Как-то удалось уснуть, и даже сон видел дурацкий. Во сне он прорубался наверх, от каждого удара сыпались кучи осколков, и наконец сверху хлынул солнечный свет. Харитон расширил отверстие, вылез наружу и оказался на самой вершине непредставимо крутой горы, спуска с которой не было. И ни одного человека, чтобы позвать на помощь.

Харитон очнулся, долго лежал, соображая, что освобождение лишь почудилось ему. Постепенно осознавал нелепость приснившегося. Спрашивается, на чём он стоял, прорубая вертикальную штольню? Почему его не убили падающие обломки, ведь их было много и пребольших?.. Лишь потом смутно подумал, что прорубаться и в самом деле следует наверх.

Открыл глаза. В камере — порядок: горстка перемази на тарелке, два стакана воды и неизменная таблетка. Получается, что обновление запасов происходит в те минуты, пока узник спит. В любом безумии какая-то определённость успокаивает. Плюс ко всему — здравая мысль, что прорубаться надо наверх. Если выход есть, то он там.

Харитон вышел в штольню, с удовлетворением отметил, что мусор исчез, а вырубленная ниша зияет во всю ширину. Хорошо, что у самого пола камень остался не выбит, значит, там получится ступенька. Харитон размял ноющие руки и покрепче ухватил кайло.

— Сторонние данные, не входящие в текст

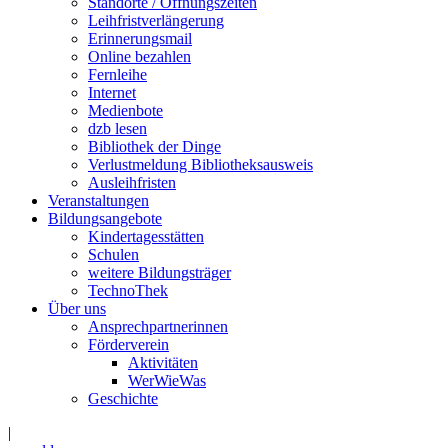
Standorte / Öffnungszeiten
Leihfristverlängerung
Erinnerungsmail
Online bezahlen
Fernleihe
Internet
Medienbote
dzb lesen
Bibliothek der Dinge
Verlustmeldung Bibliotheksausweis
Ausleihfristen
Veranstaltungen
Bildungsangebote
Kindertagesstätten
Schulen
weitere Bildungsträger
TechnoThek
Über uns
Ansprechpartnerinnen
Förderverein
Aktivitäten
WerWieWas
Geschichte
|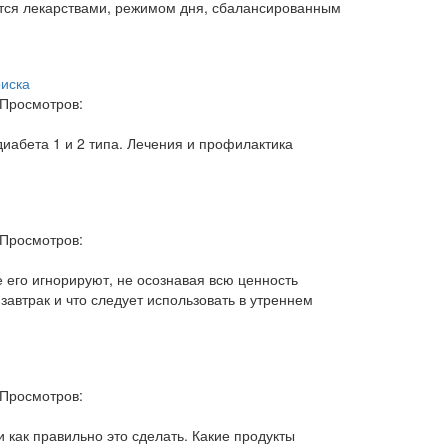
тся лекарствами, режимом дня, сбалансированным
риска
Просмотров:
иабета 1 и 2 типа. Лечения и профилактика
Просмотров:
 его игнорируют, не осознавая всю ценность
завтрак и что следует использовать в утреннем
Просмотров:
 как правильно это сделать. Какие продукты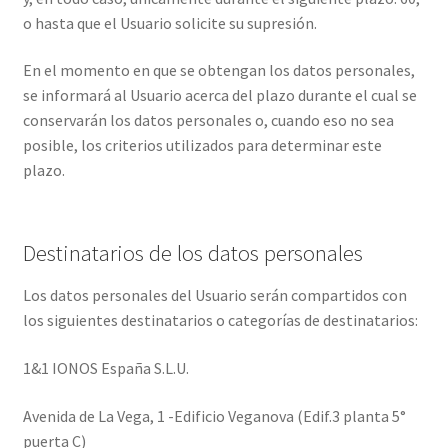
o hasta que el Usuario solicite su supresión.
En el momento en que se obtengan los datos personales,
se informará al Usuario acerca del plazo durante el cual se
conservarán los datos personales o, cuando eso no sea
posible, los criterios utilizados para determinar este
plazo.
Destinatarios de los datos personales
Los datos personales del Usuario serán compartidos con
los siguientes destinatarios o categorías de destinatarios:
1&1 IONOS España S.L.U.
Avenida de La Vega, 1 -Edificio Veganova (Edif.3 planta 5°
puerta C)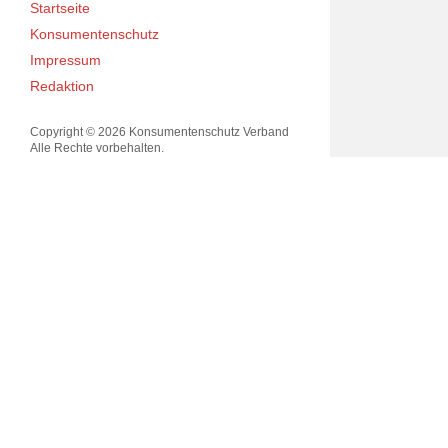
Startseite
Konsumentenschutz
Impressum
Redaktion
Copyright © 2026 Konsumentenschutz Verband
Alle Rechte vorbehalten.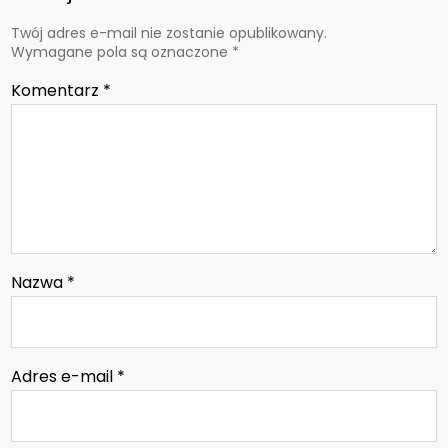
Twój adres e-mail nie zostanie opublikowany.
Wymagane pola są oznaczone
*
Komentarz
*
Nazwa
*
Adres e-mail
*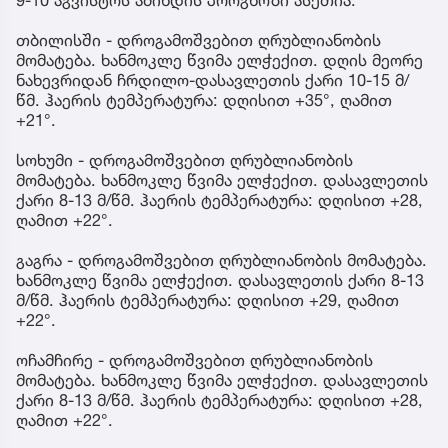
9-10 აგვისტოს ამინდის პროგნოზი ასეთია:
თბილისში - დროგამოშვებით ღრუბლიანობის
მომატება. ხანმოკლე წვიმა ელჭექით. დღის მეორე
ნახევრიდან ჩრდილო-დასავლეთის ქარი 10-15 მ/
წმ. ჰაერის ტემპერატურა: დღისით +35°, ღამით
+21°.
სოხუმი - დროგამოშვებით ღრუბლიანობის
მომატება. ხანმოკლე წვიმა ელჭექით. დასავლეთის
ქარი 8-13 მ/წმ. ჰაერის ტემპერატურა: დღისით +28,
ღამით +22°.
გაგრა - დროგამოშვებით ღრუბლიანობის მომატება.
ხანმოკლე წვიმა ელჭექით. დასავლეთის ქარი 8-13
მ/წმ. ჰაერის ტემპერატურა: დღისით +29, ღამით
+22°.
ოჩამჩირე - დროგამოშვებით ღრუბლიანობის
მომატება. ხანმოკლე წვიმა ელჭექით. დასავლეთის
ქარი 8-13 მ/წმ. ჰაერის ტემპერატურა: დღისით +28,
ღამით +22°.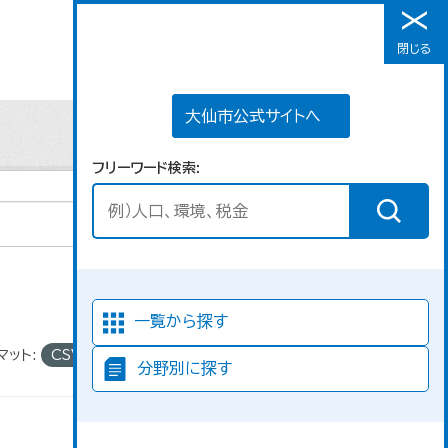
大仙市公式サイトへ
閉じる
メニュー
大仙市公式サイトへ
フリーワード検索
並び順
一覧から探す
マット:
CSV
分野別に探す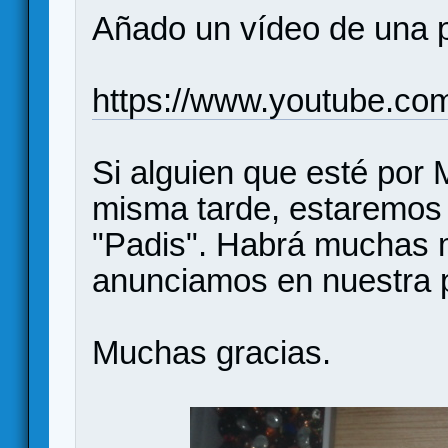
Añado un vídeo de una p
https://www.youtube.c
Si alguien que esté por 
misma tarde, estaremos 
"Padis". Habrá muchas 
anunciamos en nuestra 
Muchas gracias.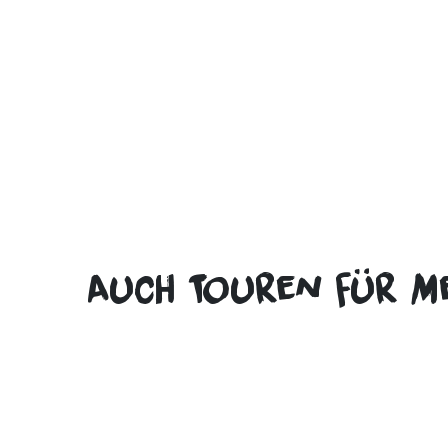
Auch Touren für Me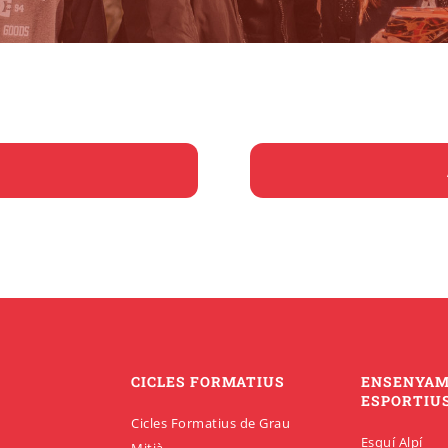
CICLES FORMATIUS
ENSENYA
ESPORTIU
Cicles Formatius de Grau
Esquí Alpí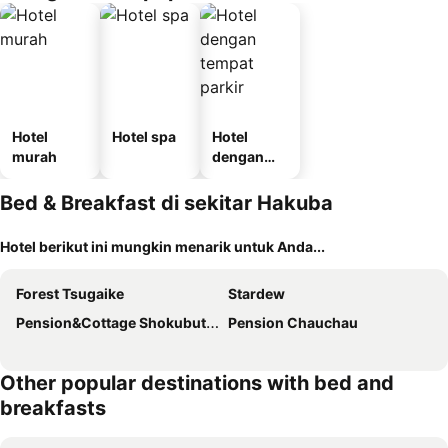
Hotel
Hotel spa
Hotel
murah
dengan
tempat
parkir
Bed & Breakfast di sekitar Hakuba
Hotel berikut ini mungkin menarik untuk Anda...
Forest Tsugaike
Stardew
Pension&Cottage Shokubutsushi
Pension Chauchau
Other popular destinations with bed and
breakfasts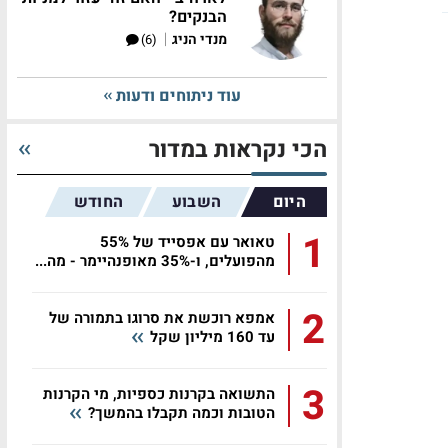
הבנקים?
|
מנדי הניג
(6)
עוד ניתוחים ודעות
הכי נקראות במדור
היום
השבוע
החודש
1
טאואר עם אפסייד של 55%
מהפועלים, ו-35% מאופנהיימר - מה...
2
אמפא רוכשת את סרוגו בתמורה של
עד 160 מיליון שקל
3
התשואה בקרנות כספיות, מי הקרנות
הטובות וכמה תקבלו בהמשך?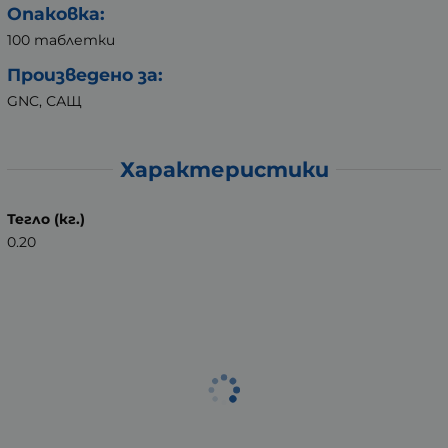
Опаковка:
100 таблетки
Произведено за:
GNC, САЩ
Характеристики
Тегло (кг.)
0.20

Сыпалась каменная крошка, с лёгким стуком падали обломки покрупнее. Харитон запорошил глаза, но продолжал ковырять известняк, упрямо напевая на варварский мотивчик: «Копай, работай, копай, лопаточка моя!» Что это за песня, из какого детства она вынырнула, он сказать не мог. Давно пора устроить перекур, но Харитон понимал, как трудно будет возвращаться в штольню, и продолжал рыть ход. Остановился, когда понял, что вгрызся в стену больше чем на метр. Внизу обозначились две ступени, и, соответственно, штольня теперь вела наверх, где, быть может, светило солнце.

После работы сидел на топчане, баюкал руки, вылизывал, залечивая языком набитую на ладони мозоль. С неудовольствием думал, что стол и топчан намертво приварены к полу и нельзя не только вытащить стол в штольню, но и придвинуть к топчану, чтобы было удобней сидеть.

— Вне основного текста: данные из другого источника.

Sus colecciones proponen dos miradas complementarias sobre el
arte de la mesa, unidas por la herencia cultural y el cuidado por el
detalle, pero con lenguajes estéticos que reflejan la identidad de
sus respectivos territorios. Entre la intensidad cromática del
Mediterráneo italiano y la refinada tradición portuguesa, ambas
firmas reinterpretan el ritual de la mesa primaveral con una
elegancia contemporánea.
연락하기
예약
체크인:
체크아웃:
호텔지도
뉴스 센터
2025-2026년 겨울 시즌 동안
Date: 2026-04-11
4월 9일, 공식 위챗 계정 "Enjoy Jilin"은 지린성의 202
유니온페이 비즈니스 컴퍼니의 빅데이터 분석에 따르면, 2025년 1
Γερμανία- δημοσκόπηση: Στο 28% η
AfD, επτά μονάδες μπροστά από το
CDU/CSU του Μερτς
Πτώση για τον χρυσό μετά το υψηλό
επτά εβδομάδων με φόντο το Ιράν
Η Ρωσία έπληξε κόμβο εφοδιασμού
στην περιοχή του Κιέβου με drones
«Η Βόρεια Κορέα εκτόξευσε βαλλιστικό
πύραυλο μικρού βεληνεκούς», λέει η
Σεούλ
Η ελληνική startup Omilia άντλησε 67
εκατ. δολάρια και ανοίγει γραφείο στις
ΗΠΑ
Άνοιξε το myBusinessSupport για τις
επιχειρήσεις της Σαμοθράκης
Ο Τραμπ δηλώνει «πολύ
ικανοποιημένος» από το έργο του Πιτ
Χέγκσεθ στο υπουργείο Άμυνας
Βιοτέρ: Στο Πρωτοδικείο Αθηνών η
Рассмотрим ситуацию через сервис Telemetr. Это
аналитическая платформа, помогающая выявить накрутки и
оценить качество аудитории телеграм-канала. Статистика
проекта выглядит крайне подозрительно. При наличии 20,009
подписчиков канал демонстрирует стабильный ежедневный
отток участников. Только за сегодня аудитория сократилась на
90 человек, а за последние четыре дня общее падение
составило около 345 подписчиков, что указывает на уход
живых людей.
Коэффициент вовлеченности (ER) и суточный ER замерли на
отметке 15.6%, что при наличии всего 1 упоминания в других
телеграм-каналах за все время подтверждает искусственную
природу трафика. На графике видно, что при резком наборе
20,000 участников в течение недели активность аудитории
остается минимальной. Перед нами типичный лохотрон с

Неясно отчего, но очень некстати вспомнилось, как в школе географичка Нина Константиновна с идиотическим восторгом вещала, что толщи известняков могут достигать нескольких километров. Принялся считать: если за день в вертикальном направлении удаётся преодолеть двадцать сантиметров, то сколько лет потребуется, чтобы проложить двухкилометровую штольню? Через полминуты Харитон сбился со счёта. Будь у него калькулятор, задачку бы он решил, но считать в уме оказалось выше сил. Тут же некстати вспомнился другой школьный учитель. А о чём ещё вспоминать — только школу и армию. Девчонок, или как с парнями во дворе тусовались, лучше не припоминать, а то захочется повеситься, а тут негде. Зато Михал Михалыч, математик, вынырнул из памяти кстати.

«Никаких куркуляторов! — рычал он. — Думайте без костылей! Что за народ, пятьсот десять на сто два в уме разделить не могут, дуралеи!»

Разумеется, считать в уме никто даже не пытался, а вот на дуралея кто-то обиделся и настрочил жалобу. Михалыча со свистом выперли на пенсию, а выпускники районной школы с той поры были уже несомненными дуралеями.